Hume on the Causal Principle: Hume argued we can't prove that everything has a cause. We just assume it because we are used to seeing it. It's not a logical necessity.
Key Takeaway: Cosmological arguments claim God is the necessary starting point for existence, but critics question if the universe needs a "cause" at all.
4. The Problem of Evil: The Challenge to God
This is the most famous argument against the existence of God. It asks: If God is Omnipotent (all-powerful), Omniscient (all-knowing), and Omnibenevolent (all-good), why is there so much suffering?
Types of Evil
1. Moral Evil: Suffering caused by humans (murder, war).
2. Natural Evil: Suffering caused by nature (earthquakes, cancer).
Two Forms of the Problem
1. The Logical Problem: The mere existence of evil is logically incompatible with an all-powerful, all-good God. They cannot both exist.
2. The Evidential Problem: The amount and intensity of evil (like a fawn dying in a forest fire) makes it highly unlikely that a good God exists.
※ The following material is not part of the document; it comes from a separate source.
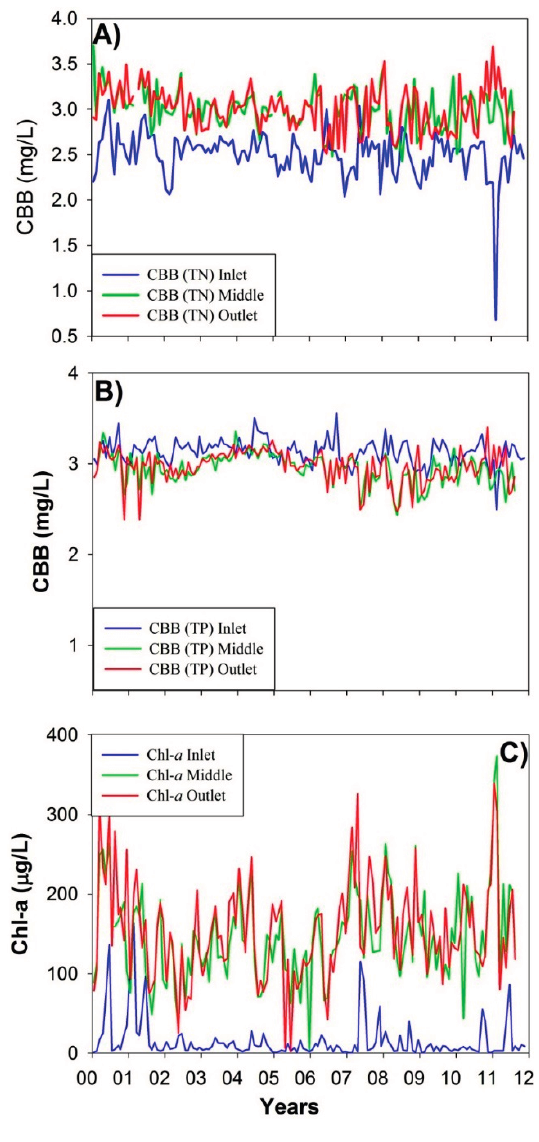
Figure 3. Time series of cyanobacteria biomass (CBB) estimations from ( A ) TN and ( B ) TP at the three sampling points, ( C ) data on measured chl-a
Philosophical Responses (Theodicies)
The Free Will Defence (Alvin Plantinga): God gave us free will so we can have meaningful relationships. To have real free will, we must be capable of choosing evil. Therefore, moral evil is our fault, not God's.
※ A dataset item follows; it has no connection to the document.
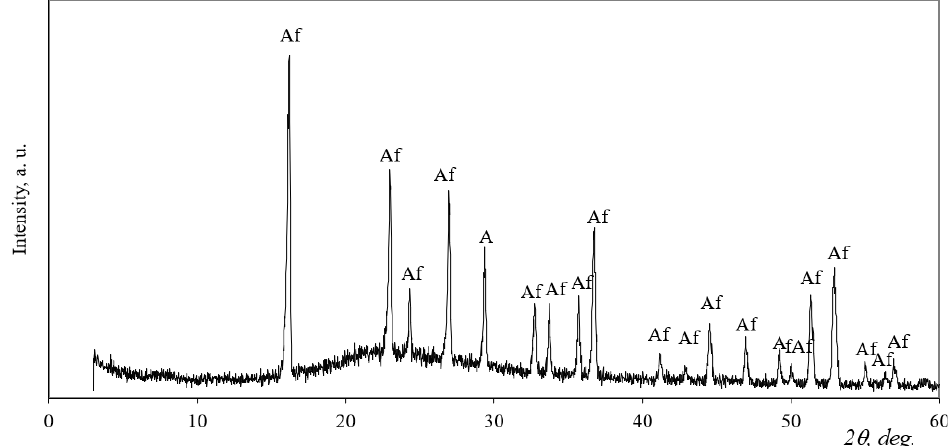
Fig. 3. The X-ray diffraction pattern of silica gel. Af – (PDF-2 # 35-827) aluminium fluoride hydrate (AlF 3 ·3.5H 2 O). The DTA/TG analysis of raw clay is given in Fig. 4.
Soul-Making (John Hick): Hick argued that we aren't born perfect; we are "unfinished." The world needs to be a "vale of soul-making" with challenges and suffering so we can develop virtues like courage and compassion.
Quick Review: The Problem of Evil
The Inconsistent Triad: Imagine a triangle with "God is all-good," "God is all-powerful," and "Evil exists." Philosophers argue you can only pick two—having all three seems impossible!
Key Takeaway: The Problem of Evil suggests that a perfect God and a suffering world can't coexist, but believers argue that evil serves a higher purpose like free will or character building.
Final Tips for Success
1. Memory Aid: Use the acronym "T-O-C-E" to remember the four areas: Teleological, Ontological, Cosmological, and Evil.
2. Avoid this mistake: Don't confuse Ontological (definitions) with Cosmological (causes). Remember: "Onto" is about "being/definition," and "Cosmos" is about the "universe/origin."
3. Stay Focused: When writing an essay, always link back to the attributes of God (Omnipotent, etc.) mentioned in the syllabus!